Hallo Löhne!

Former Mayor Thom Sowle is shown with Löhne’s former mayor. The framed photo was able to keep his presence in the Germany exchange program.

Marisol Macias, Feature Editor

  What would it be like to stay in another country and join a community as a host student? This October, twelve exchange students and two teachers from Grand Ledge’s partner school in Löhne, Germany traveled 4,068 miles to do exactly that. 

  Grand Ledge and Löhne’s partnership began with the National Association of Secondary School Principals, which allows students of both countries the opportunity to experience the differing cultures of the other host. 1981 was the first year that students from Löhne traveled to Grand Ledge. Since then, those from both schools have created a number of memories with each year’s exchange. This year, many were excited to get back on track with the program, including GLHS German teacher, Frou Firtl, and even Mayor Thom Sowle before his passing. 

  “This year will be especially special because we’re dedicating a tree in memory of former Mayor Thom Sowle, that’s going to be planted by a ‘Löhne Drive’ sign that he was behind, naming after our sister city, and it’s out back by Beagle… because he was always a supporter of the program. He actually went and visited their [Löhne’s] mayor for the first time,” Firtl says. 

  During the week of October ninth, the students and their two accompanying teachers, Jorma Froman and Christine Müller joined GLHS as 2022’s German exchange group. “I’m also like, going to the classes of Anna and then sitting there and also trying to get some input from the lessons but sometimes it’s very difficult,” exchange student Lea Böckenstette says. “In general, it’s very different because we [in America] really have to participate in the lessons and say something with the teacher.” 

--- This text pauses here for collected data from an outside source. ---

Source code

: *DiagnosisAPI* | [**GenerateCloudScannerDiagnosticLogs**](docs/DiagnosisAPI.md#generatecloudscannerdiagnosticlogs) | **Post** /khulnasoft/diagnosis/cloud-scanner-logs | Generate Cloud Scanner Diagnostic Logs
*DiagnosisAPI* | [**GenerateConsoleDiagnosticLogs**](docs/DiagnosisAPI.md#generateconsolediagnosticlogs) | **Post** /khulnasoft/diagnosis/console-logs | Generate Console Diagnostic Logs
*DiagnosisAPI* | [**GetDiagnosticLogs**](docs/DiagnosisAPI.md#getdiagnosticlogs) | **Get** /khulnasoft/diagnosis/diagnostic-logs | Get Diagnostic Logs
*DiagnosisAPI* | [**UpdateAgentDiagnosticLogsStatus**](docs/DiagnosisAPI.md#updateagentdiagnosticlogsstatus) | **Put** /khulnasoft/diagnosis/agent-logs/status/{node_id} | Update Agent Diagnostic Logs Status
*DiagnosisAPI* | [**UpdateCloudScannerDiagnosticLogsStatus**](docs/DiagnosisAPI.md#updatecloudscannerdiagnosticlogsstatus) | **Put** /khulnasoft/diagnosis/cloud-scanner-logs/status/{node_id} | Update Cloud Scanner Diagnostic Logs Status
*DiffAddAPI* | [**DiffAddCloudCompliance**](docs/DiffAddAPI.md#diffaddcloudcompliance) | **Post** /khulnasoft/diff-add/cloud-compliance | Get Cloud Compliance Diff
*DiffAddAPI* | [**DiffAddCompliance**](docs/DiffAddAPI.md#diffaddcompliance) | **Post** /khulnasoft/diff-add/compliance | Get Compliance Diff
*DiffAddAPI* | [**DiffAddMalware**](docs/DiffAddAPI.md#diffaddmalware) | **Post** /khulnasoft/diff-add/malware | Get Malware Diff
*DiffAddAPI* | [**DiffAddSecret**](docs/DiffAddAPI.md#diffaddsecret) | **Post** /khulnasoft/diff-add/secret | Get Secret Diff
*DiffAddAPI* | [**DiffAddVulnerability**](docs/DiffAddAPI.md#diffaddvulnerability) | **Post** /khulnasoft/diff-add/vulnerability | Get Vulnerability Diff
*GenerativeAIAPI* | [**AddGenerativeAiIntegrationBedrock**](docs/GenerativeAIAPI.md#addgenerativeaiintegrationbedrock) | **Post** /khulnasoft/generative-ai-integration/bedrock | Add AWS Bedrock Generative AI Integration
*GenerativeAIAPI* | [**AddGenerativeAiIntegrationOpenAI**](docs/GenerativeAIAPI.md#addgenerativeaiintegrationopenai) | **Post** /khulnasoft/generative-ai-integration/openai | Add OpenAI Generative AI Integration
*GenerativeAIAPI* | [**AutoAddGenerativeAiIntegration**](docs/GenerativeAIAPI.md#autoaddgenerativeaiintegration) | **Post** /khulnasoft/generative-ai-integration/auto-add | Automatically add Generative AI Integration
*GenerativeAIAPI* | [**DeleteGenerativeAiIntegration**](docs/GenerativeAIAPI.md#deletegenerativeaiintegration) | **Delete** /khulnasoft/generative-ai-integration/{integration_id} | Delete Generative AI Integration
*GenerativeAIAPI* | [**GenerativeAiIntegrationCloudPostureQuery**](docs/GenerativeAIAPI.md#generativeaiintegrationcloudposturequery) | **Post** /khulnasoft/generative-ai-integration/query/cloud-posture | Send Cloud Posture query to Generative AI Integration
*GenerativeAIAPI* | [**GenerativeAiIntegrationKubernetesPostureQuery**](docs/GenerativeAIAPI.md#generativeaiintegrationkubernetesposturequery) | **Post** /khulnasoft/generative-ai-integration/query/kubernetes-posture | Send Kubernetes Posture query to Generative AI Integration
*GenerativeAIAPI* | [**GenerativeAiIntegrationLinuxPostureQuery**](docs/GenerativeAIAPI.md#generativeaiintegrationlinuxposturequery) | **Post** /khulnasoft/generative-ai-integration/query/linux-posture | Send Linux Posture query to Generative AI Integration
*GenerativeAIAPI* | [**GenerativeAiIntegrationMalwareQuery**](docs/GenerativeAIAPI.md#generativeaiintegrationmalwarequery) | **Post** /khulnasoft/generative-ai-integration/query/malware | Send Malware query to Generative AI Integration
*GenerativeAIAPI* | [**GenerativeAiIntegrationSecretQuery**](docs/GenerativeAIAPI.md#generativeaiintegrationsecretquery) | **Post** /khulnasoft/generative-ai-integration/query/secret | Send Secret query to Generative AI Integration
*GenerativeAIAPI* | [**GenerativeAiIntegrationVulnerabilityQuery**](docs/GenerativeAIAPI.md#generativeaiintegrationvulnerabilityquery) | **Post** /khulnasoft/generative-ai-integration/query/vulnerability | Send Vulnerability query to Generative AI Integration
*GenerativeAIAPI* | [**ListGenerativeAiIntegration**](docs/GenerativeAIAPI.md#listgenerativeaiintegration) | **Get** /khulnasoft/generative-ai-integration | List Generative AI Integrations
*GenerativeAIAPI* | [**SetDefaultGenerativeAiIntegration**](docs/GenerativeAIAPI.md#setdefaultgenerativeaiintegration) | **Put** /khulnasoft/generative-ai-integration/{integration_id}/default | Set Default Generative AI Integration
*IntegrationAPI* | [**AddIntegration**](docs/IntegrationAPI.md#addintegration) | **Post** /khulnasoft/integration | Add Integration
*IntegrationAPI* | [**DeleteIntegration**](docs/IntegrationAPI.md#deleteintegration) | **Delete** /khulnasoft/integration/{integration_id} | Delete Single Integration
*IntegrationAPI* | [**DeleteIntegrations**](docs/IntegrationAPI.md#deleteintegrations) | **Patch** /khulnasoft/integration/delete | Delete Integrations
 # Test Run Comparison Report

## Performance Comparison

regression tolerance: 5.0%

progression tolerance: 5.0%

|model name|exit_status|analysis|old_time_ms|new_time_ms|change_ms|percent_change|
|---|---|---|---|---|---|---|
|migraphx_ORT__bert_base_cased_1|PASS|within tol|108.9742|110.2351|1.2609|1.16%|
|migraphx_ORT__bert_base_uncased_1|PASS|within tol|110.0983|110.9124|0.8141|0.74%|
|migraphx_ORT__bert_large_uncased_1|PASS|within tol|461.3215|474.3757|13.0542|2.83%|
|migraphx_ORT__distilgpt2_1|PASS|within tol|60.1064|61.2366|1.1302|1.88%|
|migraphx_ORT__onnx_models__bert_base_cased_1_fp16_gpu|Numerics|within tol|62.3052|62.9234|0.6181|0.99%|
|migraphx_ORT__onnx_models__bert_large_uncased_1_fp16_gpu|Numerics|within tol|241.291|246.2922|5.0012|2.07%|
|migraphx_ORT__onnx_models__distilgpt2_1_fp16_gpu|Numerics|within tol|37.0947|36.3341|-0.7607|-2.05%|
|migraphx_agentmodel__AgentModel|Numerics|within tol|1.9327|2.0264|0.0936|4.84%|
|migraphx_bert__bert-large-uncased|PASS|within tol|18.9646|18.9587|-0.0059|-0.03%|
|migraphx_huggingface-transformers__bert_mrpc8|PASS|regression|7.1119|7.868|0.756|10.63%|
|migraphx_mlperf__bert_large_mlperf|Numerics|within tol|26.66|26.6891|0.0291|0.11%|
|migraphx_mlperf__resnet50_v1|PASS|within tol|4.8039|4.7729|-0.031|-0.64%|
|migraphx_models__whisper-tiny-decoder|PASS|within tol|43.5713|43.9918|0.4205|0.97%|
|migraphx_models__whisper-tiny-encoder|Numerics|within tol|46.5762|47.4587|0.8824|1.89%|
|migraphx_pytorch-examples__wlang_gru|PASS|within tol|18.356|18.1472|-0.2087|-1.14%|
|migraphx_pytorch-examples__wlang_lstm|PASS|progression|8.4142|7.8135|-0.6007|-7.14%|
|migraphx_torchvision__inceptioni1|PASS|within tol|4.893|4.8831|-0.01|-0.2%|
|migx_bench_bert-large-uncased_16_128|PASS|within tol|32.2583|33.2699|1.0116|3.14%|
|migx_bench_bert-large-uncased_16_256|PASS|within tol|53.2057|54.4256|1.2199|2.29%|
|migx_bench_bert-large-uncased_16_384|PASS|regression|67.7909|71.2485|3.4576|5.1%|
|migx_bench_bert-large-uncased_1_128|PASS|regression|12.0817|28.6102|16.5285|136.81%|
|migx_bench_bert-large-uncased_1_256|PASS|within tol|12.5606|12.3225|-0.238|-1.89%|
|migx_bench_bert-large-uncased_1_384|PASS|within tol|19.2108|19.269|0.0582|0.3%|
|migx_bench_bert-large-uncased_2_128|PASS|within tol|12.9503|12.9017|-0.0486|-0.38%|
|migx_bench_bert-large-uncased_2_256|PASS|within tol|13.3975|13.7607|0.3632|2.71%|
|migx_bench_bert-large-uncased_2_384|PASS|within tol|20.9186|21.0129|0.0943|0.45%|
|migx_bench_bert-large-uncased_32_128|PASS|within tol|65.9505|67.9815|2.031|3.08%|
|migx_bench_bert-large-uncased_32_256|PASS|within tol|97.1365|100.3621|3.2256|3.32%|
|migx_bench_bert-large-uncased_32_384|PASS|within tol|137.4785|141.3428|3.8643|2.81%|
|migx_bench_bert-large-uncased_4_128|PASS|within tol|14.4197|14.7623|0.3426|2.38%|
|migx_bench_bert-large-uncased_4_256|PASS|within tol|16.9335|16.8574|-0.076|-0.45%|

  These observations continue when it comes to cultural differences like everyday practices, especially when it comes to the practices of an American student. “I think school is harder in Germany; we’re not allowed to use our mobile phones when we do lessons. All of us [in America] are using them and all the teachers are using them…and have headphones on. It’s quite different from Germany,” exchange student Tom Kenkel says. 

  Recognizing and embracing these differences is what makes the Grand Ledge/Löhne program so memorable for all. School is really only a portion of the full experience. “I think in the beginning it’s very difficult because it’s like a new family, and you really have to get to know new persons…and I think, very good for the personal development,” Böckenstette says. 

  Personal development is evident in both the exchange student and the hosts. “You have to have a basic understanding of the language,” says GLHS Junior Caden Hoskins. “…If there’s a word that needs translated, you have to have a general idea of the concepts…. I can understand some basic ideas and stuff and it helps a lot.”

  After another successful exchange, future hosting opportunities are in the works! Ask anyone who’s participated before and they’re sure to recommend it.